# What needs to be done
Update the following entries by replacing every occurrence of "interested in" with "curious about", leaving all other text unchanged.
** Opening Extracted information block **
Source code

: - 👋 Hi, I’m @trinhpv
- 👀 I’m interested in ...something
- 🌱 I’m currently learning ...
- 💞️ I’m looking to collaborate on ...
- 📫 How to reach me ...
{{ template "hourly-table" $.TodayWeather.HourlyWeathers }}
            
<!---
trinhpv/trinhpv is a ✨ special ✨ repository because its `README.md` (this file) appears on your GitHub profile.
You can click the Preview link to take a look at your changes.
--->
** Closing Extracted information block **
# Written solution
Source code

: - 👋 Hi, I’m @trinhpv
- 👀 I’m curious about ...something
- 🌱 I’m currently learning ...
- 💞️ I’m looking to collaborate on ...
- 📫 How to reach me ...
{{ template "hourly-table" $.TodayWeather.HourlyWeathers }}
            
<!---
trinhpv/trinhpv is a ✨ special ✨ repository because its `README.md` (this file) appears on your GitHub profile.
You can click the Preview link to take a look at your changes.
--->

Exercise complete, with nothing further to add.